Homme, femme, bidouillage : mode d’emploi

Homme, femme, bidouillage : mode d’emploi

Après le Sénat, c’est maintenant au tour de l’Assemblée d’examiner le projet de réforme des élections cantonales. Quel impact le texte aura-t-il? Assurera-t-il une meilleure représentativité? Permettra-t-il de rendre plus efficace l’action du département dans nos vies quotidiennes? Rendra-t-il les collectivités plus économes?

Non ! Rien de tout cela!

En effet, le but quasi-avoué de cette réforme est tout d’abord de revenir sur ce que le gouvernement précédent avait décidé de mettre en place: le conseiller territorial. Celui-ci n’était ni plus ni moins que l’élu d’un canton siégeant à la fois au département et à la région.

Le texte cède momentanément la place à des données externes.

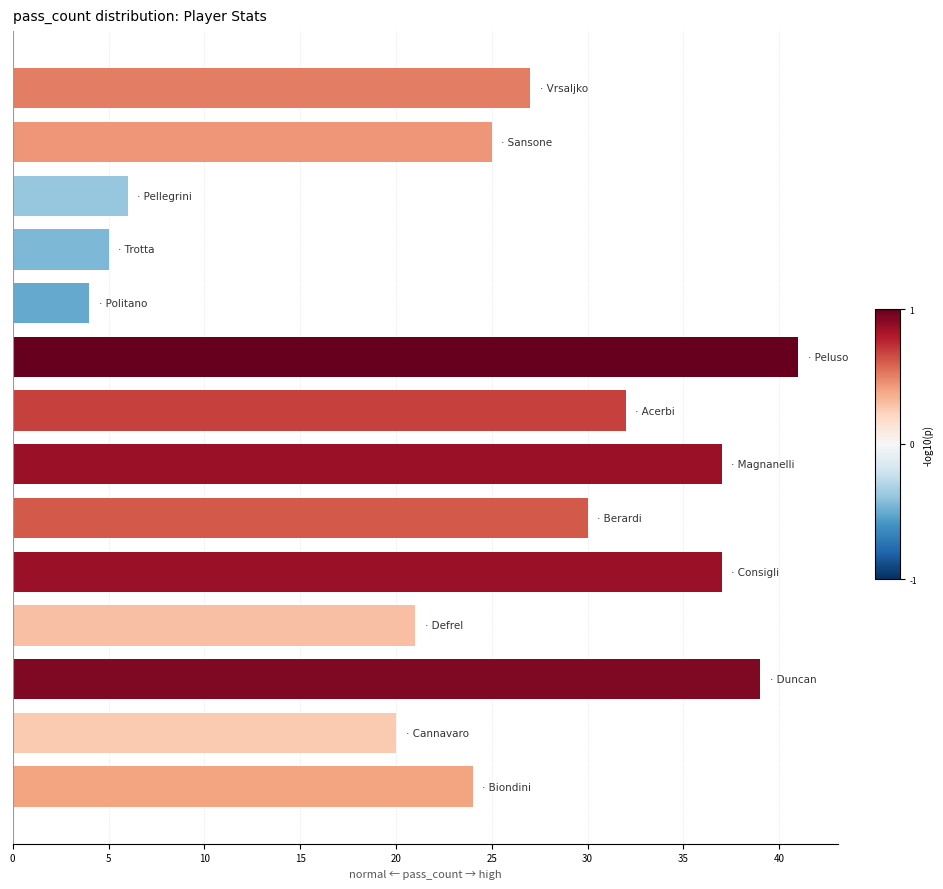

What is the difference between the maximum and minimum values?

37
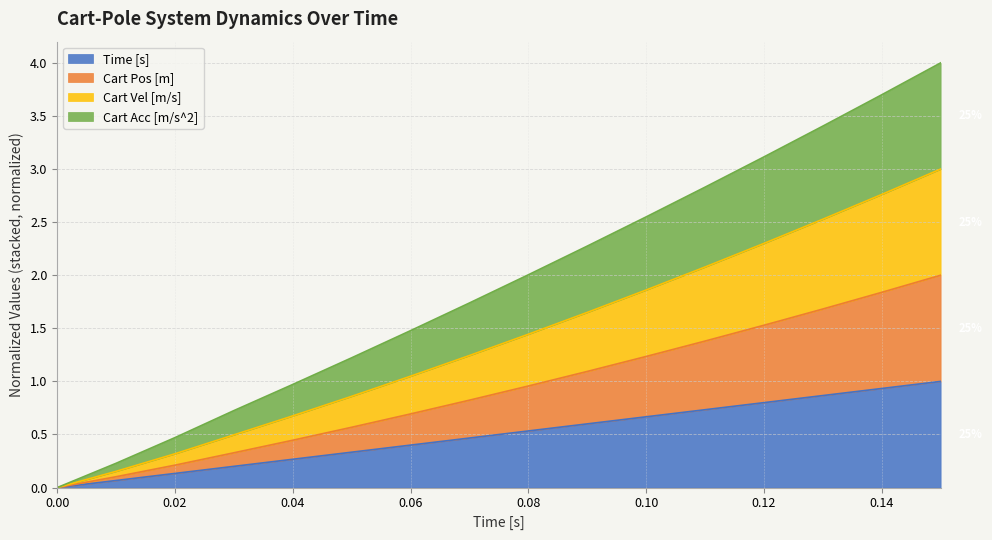

The Cart Pos [m] series shows 1.9 at 0.1. True or false?

False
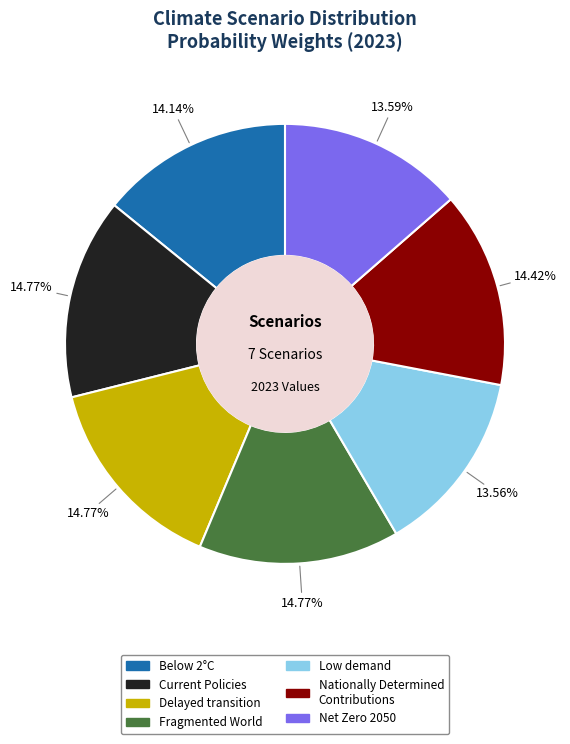

Does any single category account for the majority?

No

Un seul élu pour le département et pour la région, ça voulait dire moins d’élus, mais plus en phase avec la réalité du terrain.

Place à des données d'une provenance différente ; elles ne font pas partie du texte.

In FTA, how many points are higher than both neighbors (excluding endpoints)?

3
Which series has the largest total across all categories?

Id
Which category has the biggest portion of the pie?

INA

Ce que le gouvernement socialiste propose est en tout point différent.

Le texte prévoit une diminution d’environ 50% du nombre de cantons, certes. Mais avec plus 135 élus de plus qu’aujourd’hui! Comment font-ils? C’est simple : chaque canton sera représenté par un binôme d’élus qui devra obligatoirement être composé d’un homme et d’une femme.

Moralité de l’histoire, ce sont les cantons ruraux qui payeront la note. Ils seront moins bien représentés car intégrés dans d’immenses cantons incluant de grands ensembles urbains.

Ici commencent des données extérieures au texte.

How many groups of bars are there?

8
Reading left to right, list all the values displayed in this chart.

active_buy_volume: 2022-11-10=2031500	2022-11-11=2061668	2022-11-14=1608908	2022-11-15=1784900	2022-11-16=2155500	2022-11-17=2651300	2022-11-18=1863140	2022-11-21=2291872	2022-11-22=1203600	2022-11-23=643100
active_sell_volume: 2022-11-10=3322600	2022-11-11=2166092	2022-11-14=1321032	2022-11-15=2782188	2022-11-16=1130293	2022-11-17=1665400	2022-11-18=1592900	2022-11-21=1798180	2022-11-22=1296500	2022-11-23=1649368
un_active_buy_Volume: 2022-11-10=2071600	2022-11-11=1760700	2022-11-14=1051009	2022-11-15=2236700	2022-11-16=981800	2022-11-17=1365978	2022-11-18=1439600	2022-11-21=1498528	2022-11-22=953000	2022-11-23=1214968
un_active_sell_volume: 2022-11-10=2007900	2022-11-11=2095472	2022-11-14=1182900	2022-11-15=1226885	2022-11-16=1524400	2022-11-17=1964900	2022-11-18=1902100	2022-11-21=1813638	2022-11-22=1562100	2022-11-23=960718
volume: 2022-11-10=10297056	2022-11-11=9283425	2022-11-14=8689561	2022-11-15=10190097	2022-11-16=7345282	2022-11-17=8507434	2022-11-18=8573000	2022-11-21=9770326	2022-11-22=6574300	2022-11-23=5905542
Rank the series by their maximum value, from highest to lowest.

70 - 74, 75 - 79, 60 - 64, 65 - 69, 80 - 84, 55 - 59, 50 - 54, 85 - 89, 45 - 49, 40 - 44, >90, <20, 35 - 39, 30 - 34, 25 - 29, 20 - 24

A titre d’exemple, dans le Vaucluse, nous passerons de 24 cantons pour 24 élus à 15 cantons pour 30 élus. Même le président du conseil général et sénateur de Vaucluse s’en est plaint! Pourquoi? Parce que la Dordogne, par exemple, qui compte 100 000 habitants de moins que le Vaucluse, aura toujours 2 fois plus de cantons et d’élus que notre département! C’est aussi ça la magie de la représentativité selon les socialistes…

Ce curieux couple est au surplus une négation de la démocratie représentative car il sous-entend que les élus doivent refléter la réalité biologique de la société : un homme représente des hommes, une femme représente des femmes. Quid après ? 2 députés ? 2 Présidents de la République ?

Mais ce n’est pas tout. Le projet du gouvernement revient sur la règle qui limitait les triangulaires. Pourquoi ? Pour augmenter le nombre de triangulaires tout simplement. Car les triangulaires sont généralement plus profitables à la gauche qu’à la droite.

En outre, il veut imposer toujours plus de proportionnelle dans les modes de scrutin ce qui détachera les élus du peuple en faisant des appareils des partis les véritables décideurs et « faiseurs d’élus ».

Face à ce constat, j’ai déposé plus d’une centaine d’amendements avec plusieurs de mes collègues du groupe UMP. Certains de ces amendements proposent de démontrer la logique absurde et dévoyée qui réside dans l’idée du binôme, en instaurant des quotas de personnes issues de toutes les catégories socio-professionnelles afin d’assurer une réelle représentativité. D’autres, plus techniques, reviennent sur la délimitation des cantons, proposent de créer des “zones prioritaires de représentativité politique” qui couvriraient les cantons ruraux ayant disparu. J’ai enfin pris mes responsabilités en proposant de réunifier des villes de moins de 35 000 habitants découpées en 2 cantons ou 2 circonscriptions législatives comme Carpentras. Ce découpage est préjudiciable à l’identité de la ville. Même si cette réunification n’est pas forcément dans mon intérêt politique, étant arrivé derrière le PS et le FN. J’assume !

Soyez assurés de ma plus totale opposition à ce texte. Je saurai être ferme face à ce tripatouillage électoral.